Working through the entries below, find how many lines include the string "root"; give only that number.
Provided information below:
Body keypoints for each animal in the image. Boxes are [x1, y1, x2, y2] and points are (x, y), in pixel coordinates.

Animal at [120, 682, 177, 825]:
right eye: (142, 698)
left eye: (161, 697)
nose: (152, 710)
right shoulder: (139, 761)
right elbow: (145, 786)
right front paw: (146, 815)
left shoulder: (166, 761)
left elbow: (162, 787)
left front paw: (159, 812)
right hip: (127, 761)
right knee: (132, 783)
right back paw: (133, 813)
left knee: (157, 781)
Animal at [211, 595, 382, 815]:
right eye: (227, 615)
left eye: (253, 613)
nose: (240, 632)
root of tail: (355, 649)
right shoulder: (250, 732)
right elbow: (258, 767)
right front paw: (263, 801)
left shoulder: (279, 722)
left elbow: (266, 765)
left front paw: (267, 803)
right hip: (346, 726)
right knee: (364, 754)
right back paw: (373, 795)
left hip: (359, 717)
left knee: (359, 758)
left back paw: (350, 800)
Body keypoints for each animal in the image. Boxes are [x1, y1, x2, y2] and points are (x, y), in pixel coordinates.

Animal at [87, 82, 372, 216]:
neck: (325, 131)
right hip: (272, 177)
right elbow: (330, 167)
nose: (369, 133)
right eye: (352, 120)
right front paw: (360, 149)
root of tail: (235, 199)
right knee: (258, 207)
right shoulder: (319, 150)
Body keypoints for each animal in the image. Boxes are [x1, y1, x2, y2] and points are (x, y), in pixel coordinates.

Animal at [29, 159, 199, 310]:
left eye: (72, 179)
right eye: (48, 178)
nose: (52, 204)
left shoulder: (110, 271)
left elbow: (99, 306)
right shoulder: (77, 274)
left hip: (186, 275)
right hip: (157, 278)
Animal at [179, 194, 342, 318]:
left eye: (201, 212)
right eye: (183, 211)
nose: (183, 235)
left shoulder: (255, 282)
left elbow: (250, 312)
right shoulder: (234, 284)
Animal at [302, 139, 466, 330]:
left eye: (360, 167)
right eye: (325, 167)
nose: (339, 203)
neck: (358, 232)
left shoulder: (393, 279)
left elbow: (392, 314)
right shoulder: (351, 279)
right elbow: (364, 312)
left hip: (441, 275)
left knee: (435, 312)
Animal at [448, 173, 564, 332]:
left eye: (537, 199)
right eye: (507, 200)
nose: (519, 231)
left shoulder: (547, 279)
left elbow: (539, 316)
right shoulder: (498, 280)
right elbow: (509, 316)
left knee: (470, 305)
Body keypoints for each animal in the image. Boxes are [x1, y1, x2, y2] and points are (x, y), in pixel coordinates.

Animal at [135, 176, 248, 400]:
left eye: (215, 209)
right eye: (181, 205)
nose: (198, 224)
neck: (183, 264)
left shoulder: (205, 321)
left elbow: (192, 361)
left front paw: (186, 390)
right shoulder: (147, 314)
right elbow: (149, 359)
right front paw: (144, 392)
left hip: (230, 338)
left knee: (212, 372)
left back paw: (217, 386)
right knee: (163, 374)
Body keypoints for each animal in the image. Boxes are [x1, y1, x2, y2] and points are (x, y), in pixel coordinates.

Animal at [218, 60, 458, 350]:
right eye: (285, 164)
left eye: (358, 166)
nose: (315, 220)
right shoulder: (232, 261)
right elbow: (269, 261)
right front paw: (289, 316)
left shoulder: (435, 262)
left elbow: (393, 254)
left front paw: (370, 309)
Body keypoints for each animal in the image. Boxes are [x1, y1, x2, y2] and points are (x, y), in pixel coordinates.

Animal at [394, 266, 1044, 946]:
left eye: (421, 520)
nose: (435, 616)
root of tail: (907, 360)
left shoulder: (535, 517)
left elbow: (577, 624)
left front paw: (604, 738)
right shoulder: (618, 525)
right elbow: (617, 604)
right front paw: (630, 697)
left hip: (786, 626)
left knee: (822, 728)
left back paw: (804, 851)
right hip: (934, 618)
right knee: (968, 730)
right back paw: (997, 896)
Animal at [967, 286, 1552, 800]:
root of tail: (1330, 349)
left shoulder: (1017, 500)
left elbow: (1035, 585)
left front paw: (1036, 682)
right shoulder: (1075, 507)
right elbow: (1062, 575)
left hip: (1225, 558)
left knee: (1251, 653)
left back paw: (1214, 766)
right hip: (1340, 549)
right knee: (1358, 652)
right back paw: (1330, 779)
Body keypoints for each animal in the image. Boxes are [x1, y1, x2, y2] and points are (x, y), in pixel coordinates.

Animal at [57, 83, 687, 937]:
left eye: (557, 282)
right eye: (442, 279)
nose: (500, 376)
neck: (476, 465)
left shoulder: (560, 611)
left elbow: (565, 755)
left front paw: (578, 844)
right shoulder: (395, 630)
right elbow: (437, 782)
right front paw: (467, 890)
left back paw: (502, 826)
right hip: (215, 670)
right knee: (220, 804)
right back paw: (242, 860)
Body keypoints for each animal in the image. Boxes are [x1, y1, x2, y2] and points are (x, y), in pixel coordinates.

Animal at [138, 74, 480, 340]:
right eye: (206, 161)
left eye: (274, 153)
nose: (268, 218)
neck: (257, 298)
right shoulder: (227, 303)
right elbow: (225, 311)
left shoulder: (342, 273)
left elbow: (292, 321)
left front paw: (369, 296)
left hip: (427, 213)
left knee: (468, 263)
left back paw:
End of Provided information.
Solution to this task - 4